● THE INPUT:
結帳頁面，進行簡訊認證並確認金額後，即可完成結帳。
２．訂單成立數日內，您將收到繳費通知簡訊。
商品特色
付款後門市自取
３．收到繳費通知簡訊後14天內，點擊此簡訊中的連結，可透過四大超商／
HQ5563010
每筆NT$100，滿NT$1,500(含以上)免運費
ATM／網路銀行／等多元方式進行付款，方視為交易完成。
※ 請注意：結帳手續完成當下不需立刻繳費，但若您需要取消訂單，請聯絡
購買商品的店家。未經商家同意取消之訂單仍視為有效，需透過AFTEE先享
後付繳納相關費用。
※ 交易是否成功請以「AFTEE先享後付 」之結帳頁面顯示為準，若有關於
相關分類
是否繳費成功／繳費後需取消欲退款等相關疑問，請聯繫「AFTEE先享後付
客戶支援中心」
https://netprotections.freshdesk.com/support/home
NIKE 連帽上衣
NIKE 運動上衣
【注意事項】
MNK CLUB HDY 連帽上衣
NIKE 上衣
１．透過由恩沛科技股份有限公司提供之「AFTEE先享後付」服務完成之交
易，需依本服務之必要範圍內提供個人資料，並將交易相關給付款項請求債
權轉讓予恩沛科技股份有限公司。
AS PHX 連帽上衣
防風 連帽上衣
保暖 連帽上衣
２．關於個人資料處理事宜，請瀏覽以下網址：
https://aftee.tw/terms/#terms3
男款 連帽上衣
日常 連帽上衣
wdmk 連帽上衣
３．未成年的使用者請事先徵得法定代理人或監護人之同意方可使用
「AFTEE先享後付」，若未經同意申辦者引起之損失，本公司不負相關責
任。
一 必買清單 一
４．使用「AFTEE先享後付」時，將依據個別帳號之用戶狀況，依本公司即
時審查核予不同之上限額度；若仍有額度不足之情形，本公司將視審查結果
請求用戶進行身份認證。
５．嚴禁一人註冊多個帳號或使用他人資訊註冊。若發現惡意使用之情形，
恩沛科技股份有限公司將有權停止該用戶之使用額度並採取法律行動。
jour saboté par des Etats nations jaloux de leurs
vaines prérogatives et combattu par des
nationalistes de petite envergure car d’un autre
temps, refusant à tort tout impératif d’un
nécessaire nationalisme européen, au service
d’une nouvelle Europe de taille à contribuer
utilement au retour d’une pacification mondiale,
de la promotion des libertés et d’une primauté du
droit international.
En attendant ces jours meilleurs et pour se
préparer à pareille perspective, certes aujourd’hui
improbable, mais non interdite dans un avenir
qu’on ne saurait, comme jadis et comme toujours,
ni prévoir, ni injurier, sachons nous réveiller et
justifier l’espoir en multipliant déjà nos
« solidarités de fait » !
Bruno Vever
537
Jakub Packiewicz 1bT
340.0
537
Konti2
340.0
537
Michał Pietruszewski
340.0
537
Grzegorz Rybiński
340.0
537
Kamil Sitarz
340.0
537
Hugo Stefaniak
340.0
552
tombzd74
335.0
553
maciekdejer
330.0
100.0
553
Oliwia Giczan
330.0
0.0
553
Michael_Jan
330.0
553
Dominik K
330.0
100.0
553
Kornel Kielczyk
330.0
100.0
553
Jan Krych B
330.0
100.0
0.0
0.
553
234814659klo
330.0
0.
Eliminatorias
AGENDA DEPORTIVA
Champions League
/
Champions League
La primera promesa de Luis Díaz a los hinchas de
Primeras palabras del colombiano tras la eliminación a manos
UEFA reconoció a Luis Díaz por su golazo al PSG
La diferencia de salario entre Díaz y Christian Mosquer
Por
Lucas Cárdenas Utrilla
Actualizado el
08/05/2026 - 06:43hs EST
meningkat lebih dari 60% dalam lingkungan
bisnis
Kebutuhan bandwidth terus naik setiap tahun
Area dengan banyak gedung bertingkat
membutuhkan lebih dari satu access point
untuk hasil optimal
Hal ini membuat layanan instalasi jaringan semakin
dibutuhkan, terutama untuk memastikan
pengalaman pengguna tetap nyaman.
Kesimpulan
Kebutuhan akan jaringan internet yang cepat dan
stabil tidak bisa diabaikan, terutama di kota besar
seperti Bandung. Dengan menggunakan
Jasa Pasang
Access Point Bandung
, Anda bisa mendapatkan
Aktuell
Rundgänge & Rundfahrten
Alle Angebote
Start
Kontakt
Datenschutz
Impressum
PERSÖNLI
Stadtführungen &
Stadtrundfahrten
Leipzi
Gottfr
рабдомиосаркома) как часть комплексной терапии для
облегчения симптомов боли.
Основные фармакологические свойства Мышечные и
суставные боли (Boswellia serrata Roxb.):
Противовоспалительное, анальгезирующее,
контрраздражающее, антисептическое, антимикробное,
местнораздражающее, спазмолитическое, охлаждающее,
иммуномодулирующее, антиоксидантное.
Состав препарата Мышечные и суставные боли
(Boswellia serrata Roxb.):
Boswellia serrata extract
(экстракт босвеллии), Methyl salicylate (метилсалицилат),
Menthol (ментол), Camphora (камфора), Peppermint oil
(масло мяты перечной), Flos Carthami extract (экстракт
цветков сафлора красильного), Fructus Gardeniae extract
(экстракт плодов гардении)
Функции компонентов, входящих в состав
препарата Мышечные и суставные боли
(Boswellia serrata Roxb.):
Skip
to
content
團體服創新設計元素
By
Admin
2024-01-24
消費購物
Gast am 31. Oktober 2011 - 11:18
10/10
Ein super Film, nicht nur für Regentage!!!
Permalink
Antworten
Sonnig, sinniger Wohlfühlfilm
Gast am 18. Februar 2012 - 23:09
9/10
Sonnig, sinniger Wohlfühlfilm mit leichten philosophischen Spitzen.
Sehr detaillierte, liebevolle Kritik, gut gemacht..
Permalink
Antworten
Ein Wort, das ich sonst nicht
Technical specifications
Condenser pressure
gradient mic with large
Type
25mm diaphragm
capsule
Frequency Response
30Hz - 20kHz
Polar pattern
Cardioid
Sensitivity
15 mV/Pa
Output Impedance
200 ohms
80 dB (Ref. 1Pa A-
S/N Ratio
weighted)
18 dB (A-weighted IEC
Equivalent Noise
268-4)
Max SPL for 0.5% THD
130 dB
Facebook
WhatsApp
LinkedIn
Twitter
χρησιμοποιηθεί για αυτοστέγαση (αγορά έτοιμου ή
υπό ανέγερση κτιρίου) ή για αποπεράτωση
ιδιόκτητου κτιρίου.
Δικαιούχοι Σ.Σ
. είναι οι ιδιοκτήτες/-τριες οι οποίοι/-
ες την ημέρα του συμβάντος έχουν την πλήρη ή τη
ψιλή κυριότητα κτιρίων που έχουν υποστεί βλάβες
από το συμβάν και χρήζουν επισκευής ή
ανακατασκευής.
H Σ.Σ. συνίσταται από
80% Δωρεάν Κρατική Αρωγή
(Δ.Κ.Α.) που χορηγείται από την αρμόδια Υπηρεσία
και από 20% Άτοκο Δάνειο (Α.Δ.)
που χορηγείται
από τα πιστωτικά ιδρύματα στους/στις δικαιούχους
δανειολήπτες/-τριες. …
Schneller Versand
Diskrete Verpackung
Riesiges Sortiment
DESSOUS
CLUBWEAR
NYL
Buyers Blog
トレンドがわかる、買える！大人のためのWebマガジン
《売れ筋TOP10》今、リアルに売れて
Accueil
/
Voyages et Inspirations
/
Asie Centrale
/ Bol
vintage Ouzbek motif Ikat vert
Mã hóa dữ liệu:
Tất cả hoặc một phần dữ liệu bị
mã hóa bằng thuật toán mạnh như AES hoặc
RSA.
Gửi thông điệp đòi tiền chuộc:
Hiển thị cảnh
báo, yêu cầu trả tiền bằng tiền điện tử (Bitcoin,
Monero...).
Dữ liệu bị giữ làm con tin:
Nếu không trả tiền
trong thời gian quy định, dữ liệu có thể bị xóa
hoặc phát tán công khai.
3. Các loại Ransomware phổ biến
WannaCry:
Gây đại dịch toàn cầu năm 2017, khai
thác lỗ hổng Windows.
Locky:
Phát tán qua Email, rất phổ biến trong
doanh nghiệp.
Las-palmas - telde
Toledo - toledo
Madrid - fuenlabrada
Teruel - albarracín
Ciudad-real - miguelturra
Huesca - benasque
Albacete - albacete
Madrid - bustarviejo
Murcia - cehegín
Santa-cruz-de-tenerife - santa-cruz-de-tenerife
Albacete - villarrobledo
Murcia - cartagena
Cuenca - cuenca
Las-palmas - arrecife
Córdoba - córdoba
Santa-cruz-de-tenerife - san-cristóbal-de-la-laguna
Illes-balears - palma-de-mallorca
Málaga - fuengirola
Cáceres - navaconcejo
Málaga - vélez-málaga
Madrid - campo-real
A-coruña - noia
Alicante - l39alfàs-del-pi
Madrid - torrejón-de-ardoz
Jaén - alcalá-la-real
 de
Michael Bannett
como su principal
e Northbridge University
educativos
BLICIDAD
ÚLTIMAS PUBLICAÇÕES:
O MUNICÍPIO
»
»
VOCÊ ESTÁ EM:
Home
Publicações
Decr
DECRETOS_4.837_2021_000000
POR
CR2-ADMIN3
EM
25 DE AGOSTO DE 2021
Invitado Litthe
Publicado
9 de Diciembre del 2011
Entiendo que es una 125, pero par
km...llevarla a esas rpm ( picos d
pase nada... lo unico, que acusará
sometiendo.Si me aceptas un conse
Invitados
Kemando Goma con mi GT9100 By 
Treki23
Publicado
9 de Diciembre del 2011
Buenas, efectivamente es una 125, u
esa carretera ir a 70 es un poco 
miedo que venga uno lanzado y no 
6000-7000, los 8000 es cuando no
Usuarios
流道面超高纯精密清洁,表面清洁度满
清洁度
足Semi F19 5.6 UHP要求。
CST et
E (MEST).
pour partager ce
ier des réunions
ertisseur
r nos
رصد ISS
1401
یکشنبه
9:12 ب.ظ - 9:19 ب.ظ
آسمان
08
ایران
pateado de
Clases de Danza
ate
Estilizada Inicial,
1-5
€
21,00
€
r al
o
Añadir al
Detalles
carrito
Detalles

● WORK REQUEST:
All that belongs in the answer is the lines from the start of the entries above through the line containing "Primeras palabras del", each given exactly.

● EXPECTED ANSWER:
結帳頁面，進行簡訊認證並確認金額後，即可完成結帳。
２．訂單成立數日內，您將收到繳費通知簡訊。
商品特色
付款後門市自取
３．收到繳費通知簡訊後14天內，點擊此簡訊中的連結，可透過四大超商／
HQ5563010
每筆NT$100，滿NT$1,500(含以上)免運費
ATM／網路銀行／等多元方式進行付款，方視為交易完成。
※ 請注意：結帳手續完成當下不需立刻繳費，但若您需要取消訂單，請聯絡
購買商品的店家。未經商家同意取消之訂單仍視為有效，需透過AFTEE先享
後付繳納相關費用。
※ 交易是否成功請以「AFTEE先享後付 」之結帳頁面顯示為準，若有關於
相關分類
是否繳費成功／繳費後需取消欲退款等相關疑問，請聯繫「AFTEE先享後付
客戶支援中心」
https://netprotections.freshdesk.com/support/home
NIKE 連帽上衣
NIKE 運動上衣
【注意事項】
MNK CLUB HDY 連帽上衣
NIKE 上衣
１．透過由恩沛科技股份有限公司提供之「AFTEE先享後付」服務完成之交
易，需依本服務之必要範圍內提供個人資料，並將交易相關給付款項請求債
權轉讓予恩沛科技股份有限公司。
AS PHX 連帽上衣
防風 連帽上衣
保暖 連帽上衣
２．關於個人資料處理事宜，請瀏覽以下網址：
https://aftee.tw/terms/#terms3
男款 連帽上衣
日常 連帽上衣
wdmk 連帽上衣
３．未成年的使用者請事先徵得法定代理人或監護人之同意方可使用
「AFTEE先享後付」，若未經同意申辦者引起之損失，本公司不負相關責
任。
一 必買清單 一
４．使用「AFTEE先享後付」時，將依據個別帳號之用戶狀況，依本公司即
時審查核予不同之上限額度；若仍有額度不足之情形，本公司將視審查結果
請求用戶進行身份認證。
５．嚴禁一人註冊多個帳號或使用他人資訊註冊。若發現惡意使用之情形，
恩沛科技股份有限公司將有權停止該用戶之使用額度並採取法律行動。
jour saboté par des Etats nations jaloux de leurs
vaines prérogatives et combattu par des
nationalistes de petite envergure car d’un autre
temps, refusant à tort tout impératif d’un
nécessaire nationalisme européen, au service
d’une nouvelle Europe de taille à contribuer
utilement au retour d’une pacification mondiale,
de la promotion des libertés et d’une primauté du
droit international.
En attendant ces jours meilleurs et pour se
préparer à pareille perspective, certes aujourd’hui
improbable, mais non interdite dans un avenir
qu’on ne saurait, comme jadis et comme toujours,
ni prévoir, ni injurier, sachons nous réveiller et
justifier l’espoir en multipliant déjà nos
« solidarités de fait » !
Bruno Vever
537
Jakub Packiewicz 1bT
340.0
537
Konti2
340.0
537
Michał Pietruszewski
340.0
537
Grzegorz Rybiński
340.0
537
Kamil Sitarz
340.0
537
Hugo Stefaniak
340.0
552
tombzd74
335.0
553
maciekdejer
330.0
100.0
553
Oliwia Giczan
330.0
0.0
553
Michael_Jan
330.0
553
Dominik K
330.0
100.0
553
Kornel Kielczyk
330.0
100.0
553
Jan Krych B
330.0
100.0
0.0
0.
553
234814659klo
330.0
0.
Eliminatorias
AGENDA DEPORTIVA
Champions League
/
Champions League
La primera promesa de Luis Díaz a los hinchas de
Primeras palabras del colombiano tras la eliminación a manos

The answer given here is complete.